§ Dataset records
_ _ _ _ _

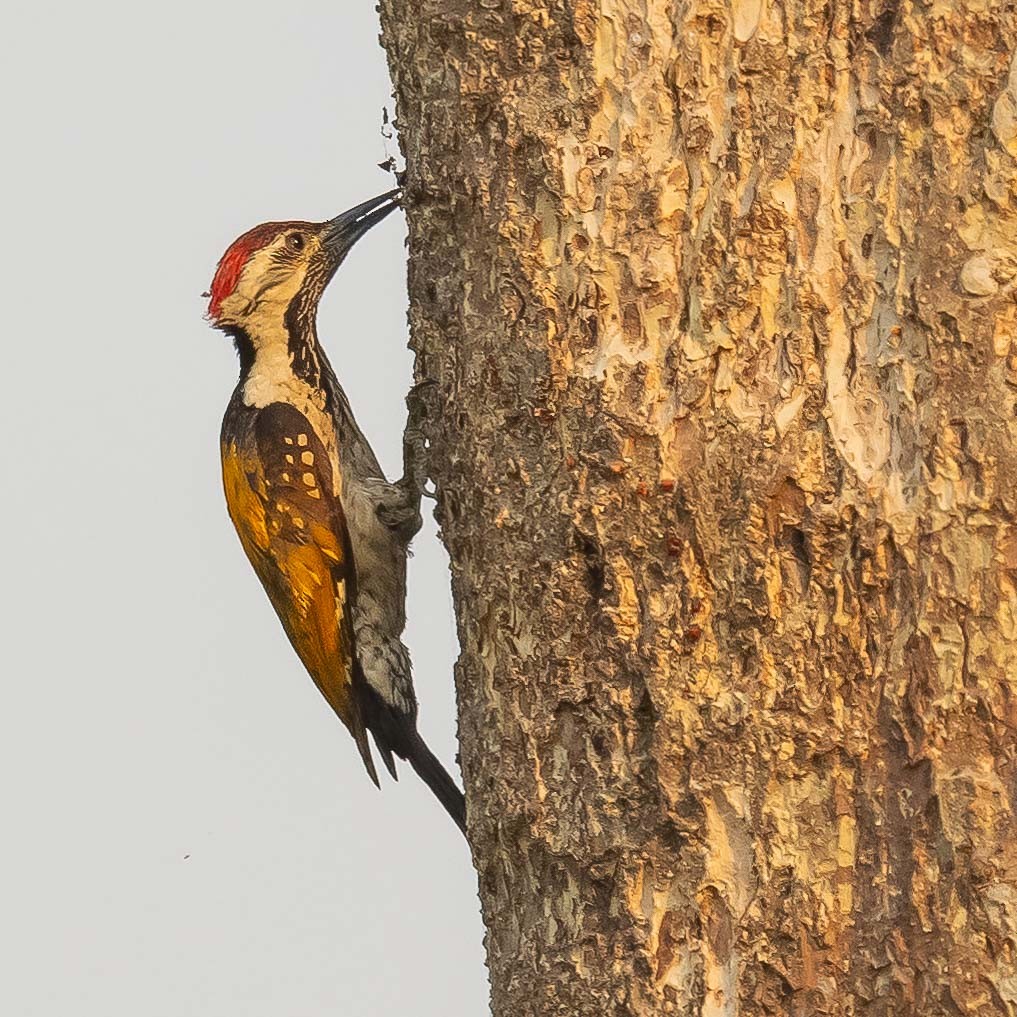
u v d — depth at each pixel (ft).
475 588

_ _ _ _ _

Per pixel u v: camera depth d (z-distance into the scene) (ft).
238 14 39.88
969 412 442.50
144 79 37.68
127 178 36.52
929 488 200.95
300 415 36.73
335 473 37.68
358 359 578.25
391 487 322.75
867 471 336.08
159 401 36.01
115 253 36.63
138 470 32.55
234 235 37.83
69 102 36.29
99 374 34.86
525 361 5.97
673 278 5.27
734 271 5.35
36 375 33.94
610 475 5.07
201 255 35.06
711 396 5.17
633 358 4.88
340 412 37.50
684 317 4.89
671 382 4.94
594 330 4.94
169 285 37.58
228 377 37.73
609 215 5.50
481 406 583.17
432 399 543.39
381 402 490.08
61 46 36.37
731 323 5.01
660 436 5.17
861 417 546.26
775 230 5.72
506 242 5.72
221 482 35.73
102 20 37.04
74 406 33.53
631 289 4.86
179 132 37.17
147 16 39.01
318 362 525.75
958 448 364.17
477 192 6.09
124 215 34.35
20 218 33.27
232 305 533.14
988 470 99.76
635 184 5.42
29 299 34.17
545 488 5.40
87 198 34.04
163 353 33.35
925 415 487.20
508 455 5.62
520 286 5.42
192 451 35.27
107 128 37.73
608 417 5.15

_ _ _ _ _

§ Exercise goal
Reproduce the entries above exactly, but only the lines between the line holding "988 470 99.76" and the line holding "608 417 5.15", inclusive.

§ Solution
988 470 99.76
635 184 5.42
29 299 34.17
545 488 5.40
87 198 34.04
163 353 33.35
925 415 487.20
508 455 5.62
520 286 5.42
192 451 35.27
107 128 37.73
608 417 5.15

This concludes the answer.